━━━━━ DATA PROVIDED ━━━━━

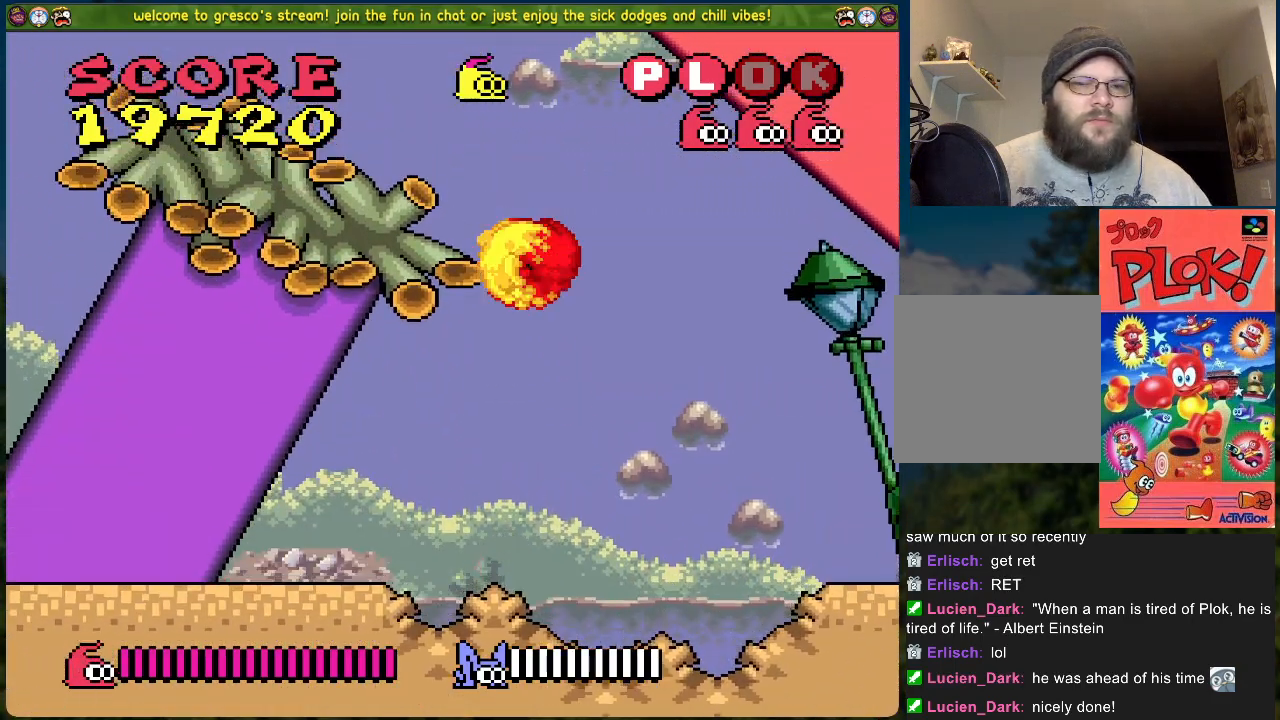
{"buttons": ["DPAD_LEFT"], "left_stick": "center", "events": [[218, "B", "up"]]}
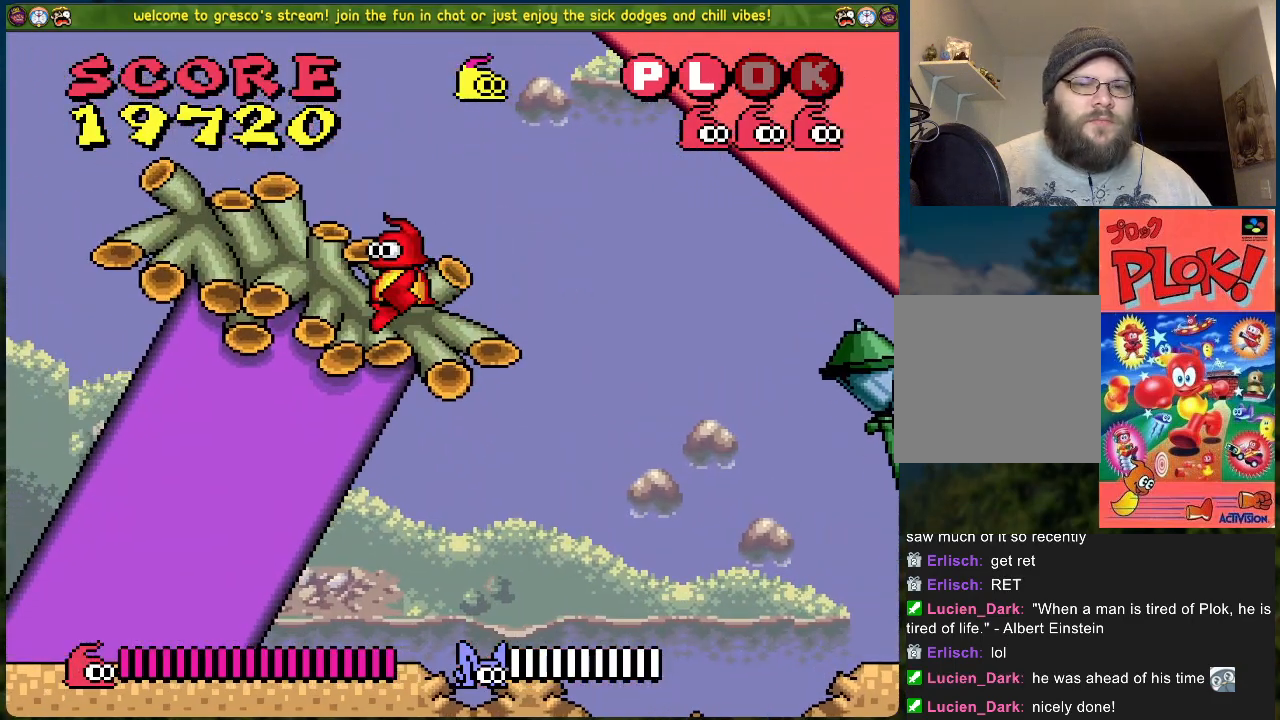
{"buttons": ["B", "DPAD_LEFT"], "left_stick": "center", "events": [[301, "B", "down"]]}
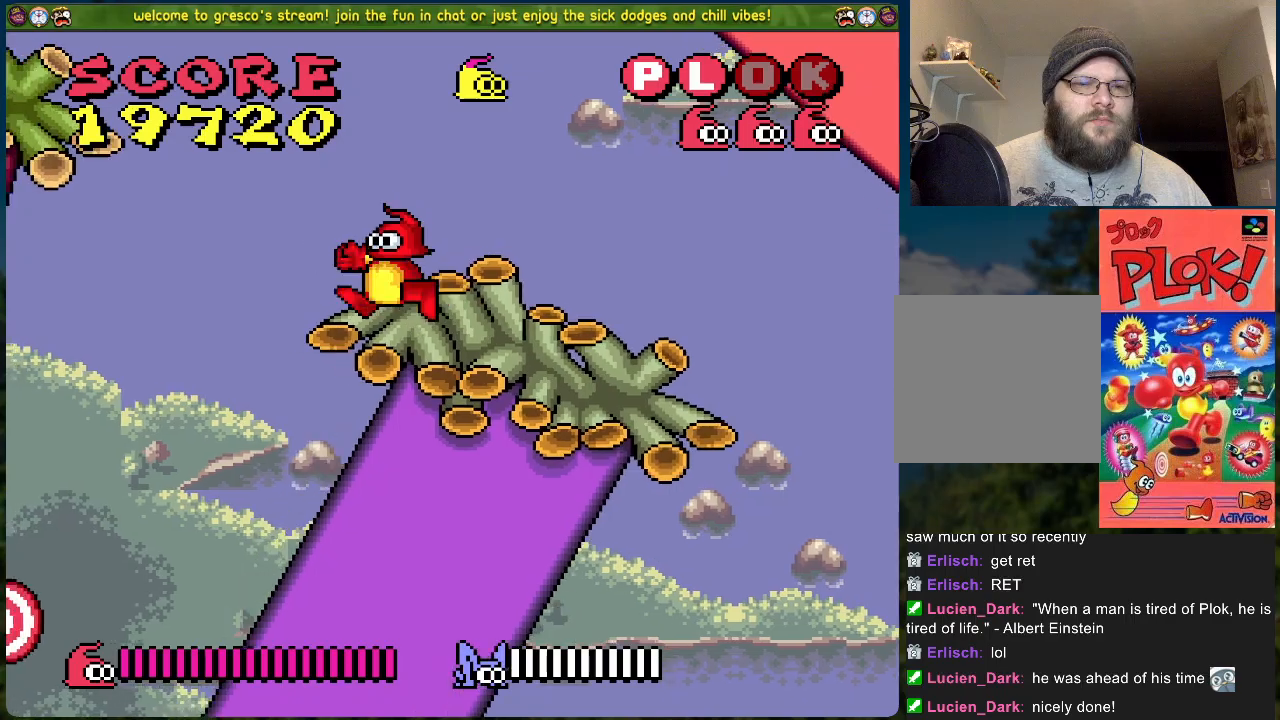
{"buttons": ["B", "DPAD_LEFT"], "left_stick": "center", "events": []}
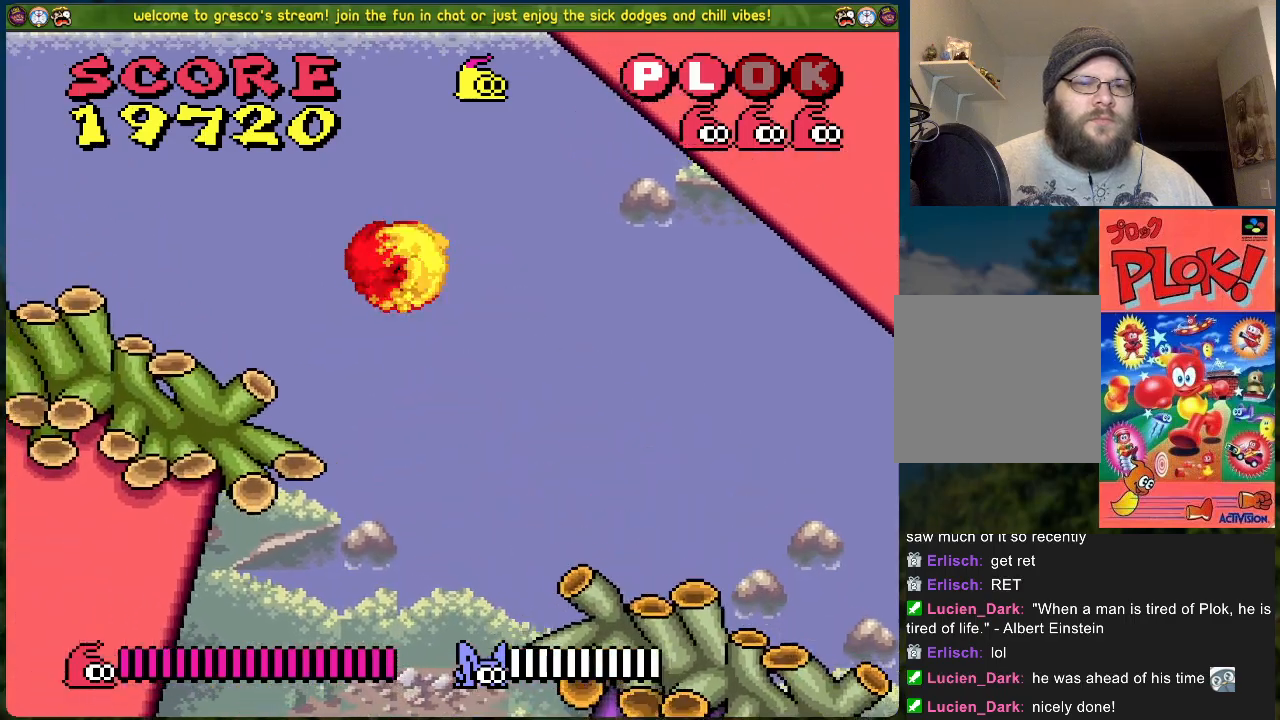
{"buttons": ["DPAD_LEFT"], "left_stick": "center", "events": [[134, "B", "up"]]}
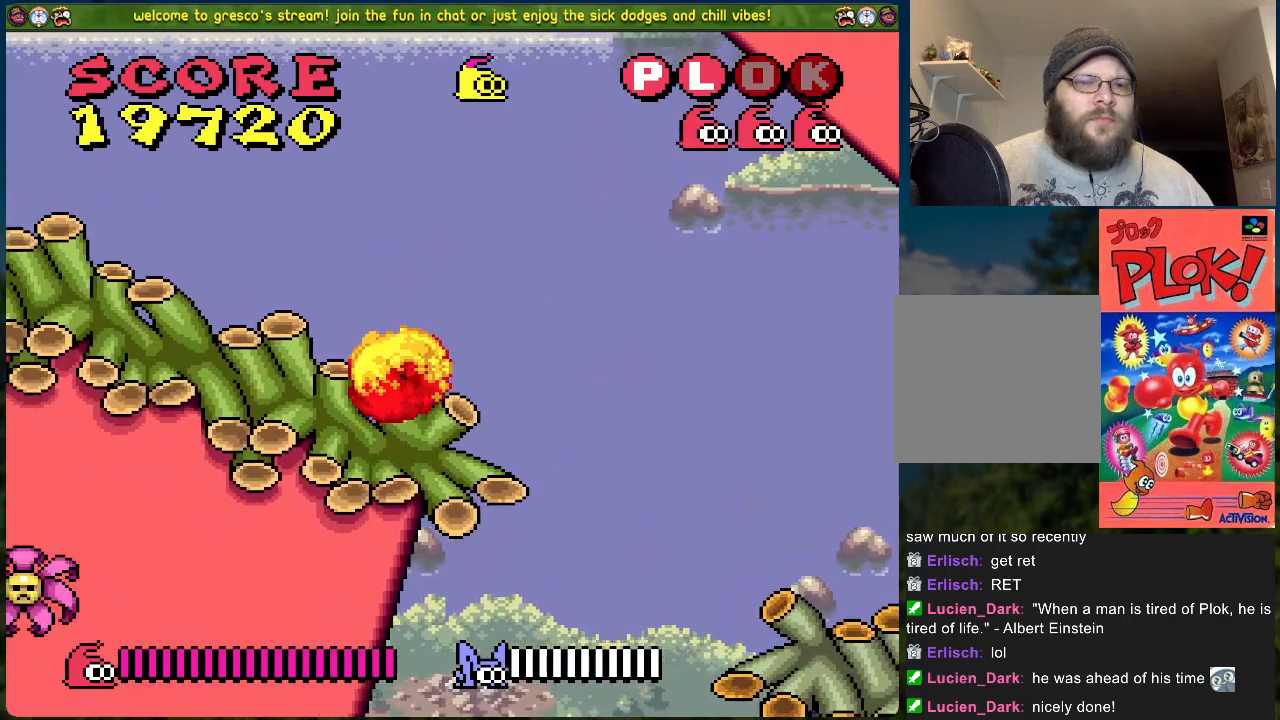
{"buttons": ["A", "X", "DPAD_LEFT"], "left_stick": "center", "events": [[66, "A", "down"], [434, "X", "down"]]}
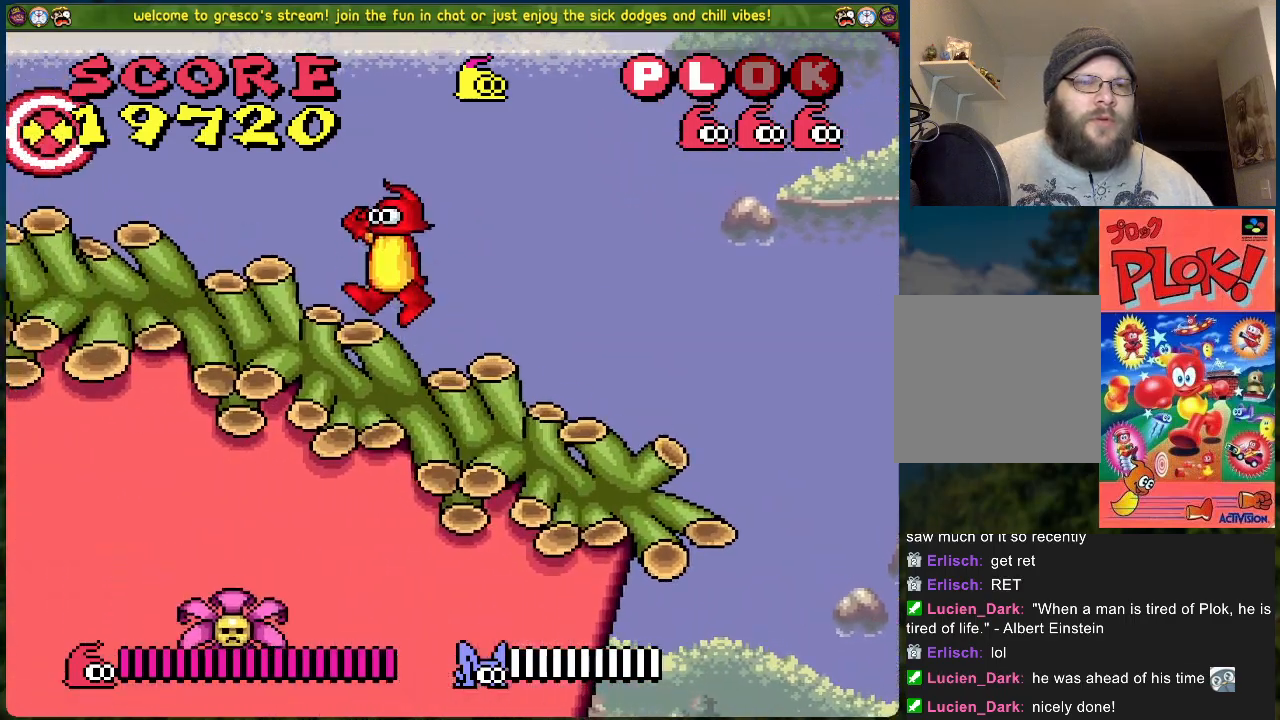
{"buttons": ["A", "X"], "left_stick": "center", "events": [[134, "X", "up"], [150, "A", "up"], [268, "A", "down"], [268, "DPAD_LEFT", "up"], [435, "X", "down"]]}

━━━━━

_BRIEF:_
Set down the complete material exactly, but do not include the images.

_RESPONSE BOX:_
{"buttons": ["DPAD_LEFT"], "left_stick": "center", "events": [[218, "B", "up"]]}
{"buttons": ["B", "DPAD_LEFT"], "left_stick": "center", "events": [[301, "B", "down"]]}
{"buttons": ["B", "DPAD_LEFT"], "left_stick": "center", "events": []}
{"buttons": ["DPAD_LEFT"], "left_stick": "center", "events": [[134, "B", "up"]]}
{"buttons": ["A", "X", "DPAD_LEFT"], "left_stick": "center", "events": [[66, "A", "down"], [434, "X", "down"]]}
{"buttons": ["A", "X"], "left_stick": "center", "events": [[134, "X", "up"], [150, "A", "up"], [268, "A", "down"], [268, "DPAD_LEFT", "up"], [435, "X", "down"]]}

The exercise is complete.